大人って、いつからが「大人」なんだい?
とか、ありきたりなQは置いておいて。
頂いたプレゼントの中でも、
「嬉しくて泣いたもの」ってありますか。
私は人生で一度だけある。
それは…
それはですね…
お金
は?
いや~ないわ~、と思ったかも知れないけれど、訂正もせず、これが事実。
息子が生まれて、親や親戚からいわゆる
「お祝い金」を頂いた。
その頃、超絶難産だったのと、そもそも高齢出産だったこともあり産後は無惨だった。
満身創痍とはこのことか、と思ったし、
お化粧どころかお風呂も苦痛だった。
これが産後退院して、数ヵ月はしんどかった。
お祝い金は、全てその子のために貯金する…なんて素敵な親の話を聞いたことがあるけど、
我が家は普通にあれこれ買ったりお祝い返しに遣ったり、素敵な親にあらずでした。
そんなとき
私の妹が、生まれた息子を拝みに来て、
帰り際に
「はい、これ」
と、手紙を渡して帰っていった。
中には諭吉が数人。
えっ、お祝い金はもうもらったんだけど…
手紙には
「これは、家族のためとか息子のためじゃなくて、チャンポヨのためだけに遣ってくれ。
本当にお疲れさま。

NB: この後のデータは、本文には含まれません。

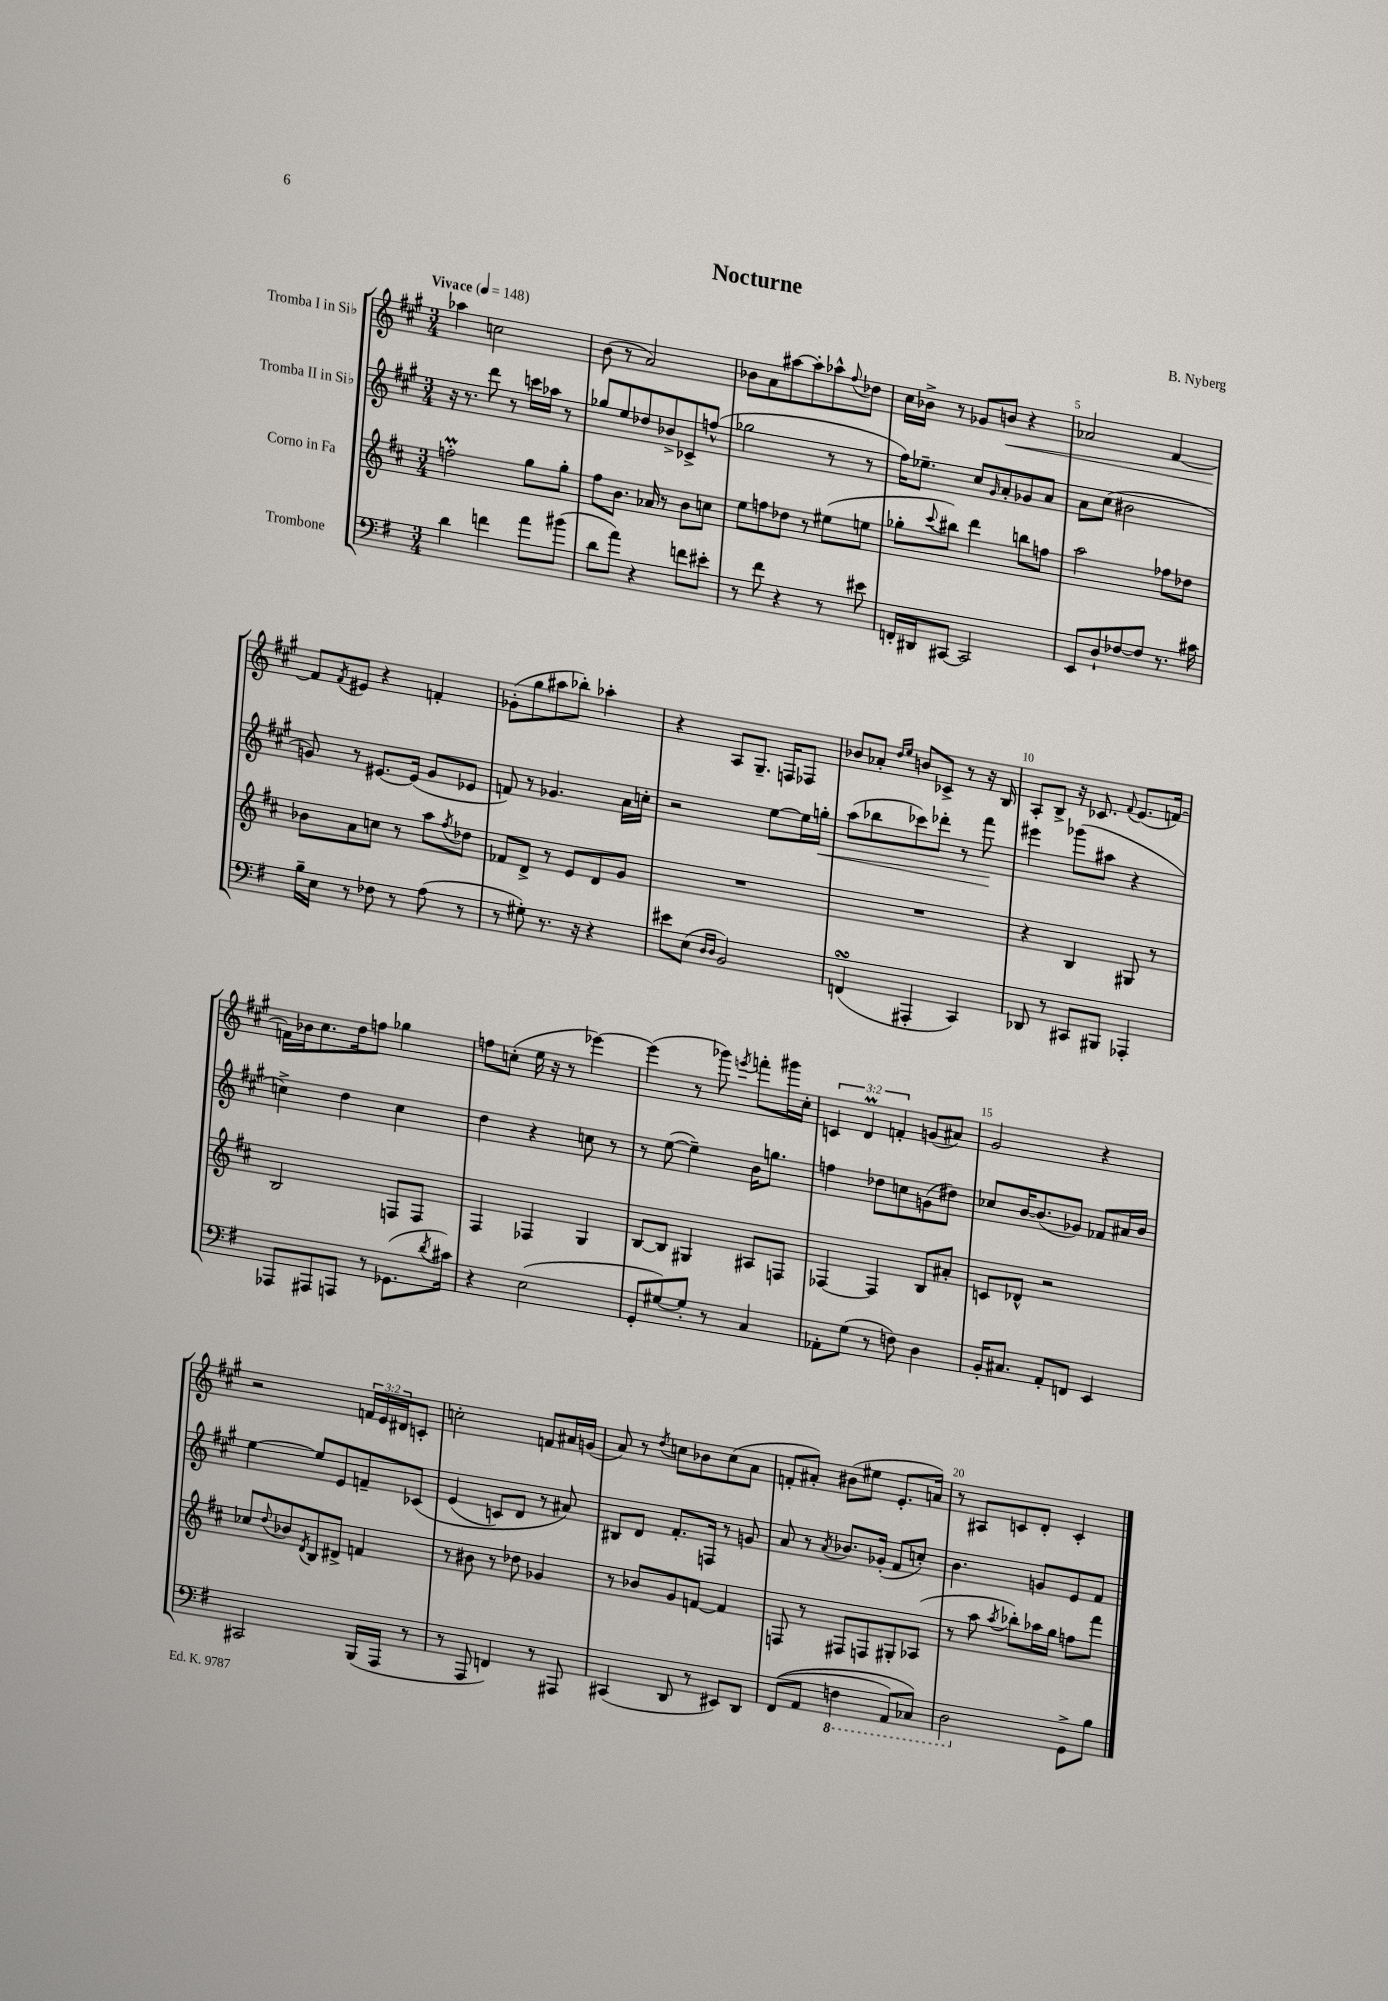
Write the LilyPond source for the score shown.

\header { title = "Nocturne" composer = "B. Nyberg" }
<<
\new StaffGroup <<
\new Staff = "s0" \with { instrumentName = "Tromba I in Sib" } {
    \clef treble \key a \major \numericTimeSignature \time 3/4 \override Staff.TupletNumber.text = #tuplet-number::calc-fraction-text \tempo "Vivace" 4 = 148
    aes''4 c''2 |
    b'8( r8 a'2) |
    bes'8 a'8 ais''8~ ais''8-. aes''8-^ \appoggiatura { fis''8 } des''8 |
    cis''16 bes'16-> r8 ges'8 b'8\< r4 |
    aes'2 fis'4~ |
    fis'8\! \acciaccatura { fis'8 } eis'8 r4 f'4-. |
    ges'8-.( gis''8 ais''8 bes''8-.) aes''4-. |
    r4 a8 gis8.-- f16 fes8 |
    bes'8 aes'8-. \grace { d''16 e''16 } b'8 ces'8-> r8 r16 b16 |
    a8-. b8-> r16 ces'8. \appoggiatura { fis'8 } e'8.( f'16~) |
    f'16 bes'16 cis''8. d''16 f''8 ges''4 |
    f''8 c''8-.( e''16 r16 r8 ees'''4~) |
    ees'''4( r8 ges'''8) \acciaccatura { e'''8 } f'''8-. gis'''16 cis''16-. |
    \tuplet 3/2 { c'4 d'4\prall f'4-. } g'8( ais'8) |
    gis'2 r4 |
    r2 \tuplet 3/2 { f'16 e'16 dis'16 } c'8-. |
    c''2-. f'8 ais'16 g'16( |
    a'8) r8 \acciaccatura { d''8 } c''8 bes'8 c''8( a'8 |
    f'8-. ais'8-.) bis'8( eis''8 e'8.-. a'16) |
    r8 ais8 c'8 d'8-. c'4-. \bar "|." |
}
\new Staff = "s1" \with { instrumentName = "Tromba II in Sib" } {
    \clef treble \key a \major \numericTimeSignature \time 3/4
    r16 r8. d'''8 r8 c'''16 aes''16 r8 |
    ges''8 e''8 des''8 bes'8-> ces'8-> f''8-^( |
    ges''2 r8 r8 |
    fis''16) ees''8.-- cis''8 \grace { gis'16 } a'8-. ges'8 a'8 |
    a'8 cis''8( bis'2 |
    g'8) r8 eis'8.~ eis'16( g'8 ees'8 |
    f'8) r8 ges'4. a'16 c''16-. |
    r2 e''8~ e''16 g''16-.\< |
    a''8( bes''8 ces'''8) des'''8-. r8 fis'''8\! |
    eis'''4 ges'''8( ais''8 r4 |
    c''4->) d''4 c''4 |
    d''4 r4 c''8 r8 |
    r8 e''8~( e''4--) b'16 g''8. |
    f''4 des''8 c''8 g'8( dis''8) |
    ces''8 b'16~ b'8.( ges'8) fes'8 ais'16 b'16 |
    e''4~ e''8 e'8 f'8-- ces'8\( |
    e'4( c'8) d'8 r8 ais'8\) |
    bis8 d'8 fis'8.-. f16 r8 g'8 |
    a'8 r8 \acciaccatura { a'8 } bes'8. ges'16-.( fis'8 c''8-.) |
    b'4. g'8 e'8 fis'8 \bar "|." |
}
\new Staff = "s2" \with { instrumentName = "Corno in Fa" } {
    \clef treble \key d \major \numericTimeSignature \time 3/4
    f''2-.\prall g''8 g''8-. |
    fis''8 b'8. aes'16 r8 b'8 c''8 |
    e''8 f''8 des''8 r8 eis''8( e''8 |
    ges''8-. \appoggiatura { cis'''8 } bis''8) d'''4 b''8 f''8 |
    a''2 fes''8 des''8 |
    bes'8 a'8 c''8 r8 a''8 \acciaccatura { fis''8 } des''8 |
    fes'8 d'8-> r8 e'8 d'8 g'8 |
    R2. |
    R2. |
    r4 b4 gis8 r8 |
    b2 f8 f8 |
    fis4 fes4 g4 |
    b8~ b8 gis4 ais8 f8 |
    fes4~ fes4 b8 ais'8-. |
    c'8 des'8-^ r2 |
    ces''8 \appoggiatura { d''8 } bes'8 \acciaccatura { d'8 } b8 dis'8-> f'4 |
    r8 bis'8 r8 des''8 ges'4 |
    r8 bes'8 g'8 f'8~ f'4 |
    f8 r8 fis8 f8 gis8-. aes8( |
    r8 a''8 \acciaccatura { a''8 } bes''8-.) aes''16 g''16 f''8 fis'''8 \bar "|." |
}
\new Staff = "s3" \with { instrumentName = "Trombone" } {
    \clef bass \key g \major \numericTimeSignature \time 3/4
    d'4 f'4 a'8 bis'8( |
    d'8 a'8) r4 f'8 eis'8-. |
    r8 fis'8 r4 r8 eis'8 |
    f,16-. dis,16 cis,8~ cis,2 |
    e,8 d8-! fes8~ fes8 r8. cis'16 |
    b16-- e16 r8 fes8 r8 a8( r8 |
    r8 gis8-.) r8. r16 r4 |
    eis'8 e8( \grace { d16 d16 } b,2) |
    f,4\turn( ais,,4-. c,4) |
    des,8 r8 cis,8 bis,,8 aes,,4-. |
    aes,,8 ais,,8 a,,8 r8 ges,8.( \acciaccatura { d'8 } cis'16) |
    r4 e2( |
    g,8-. gis8~) gis8-. r8 c4 |
    aes,8-. g8( r8 f8) d4 |
    b,16-. cis8. a,8-. f,8 e,4 |
    cis,2 b,,16( a,,16 r8 |
    r8 a,,8 f,4) r8 ais,,8 |
    cis,4( d,8 r8 eis,8) d,8 |
    fis,8(\( a,8 \ottava #-1 f,4 a,,8) ces,8\) |
    d,2 \ottava #0 g,8-> b8 \bar "|." |
}
>>
>>
\layout { \context { \Score \override BarNumber.break-visibility = ##(#f #t #t) barNumberVisibility = #(every-nth-bar-number-visible 5) } }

」
泣いた。
たくさんのお祝い金を頂いたけど、自分のためだけに遣ったお金は1円もない。
全て必要なもの。
家族のためのもの。
蓄えるにしても子のため。
それが当たり前だと思っていた。
私は娘や息子の母であり、夫の妻であり、
誰かの何者か。
個人のチャンポヨのことを忘れかけていた。
それを思い出させてくれたお金だった。
お祝い金だと私個人で遣うことはないだろうと察した妹が、わざわざ別口で用意してくれた
私だけへのお祝い金。
ありがたくて遣えなくて、まだしまいこんでいます。
来月仕事復帰だから、行けていない美容室とネイルサロン、ハワイ、グアム、サイパンに行こうと思います。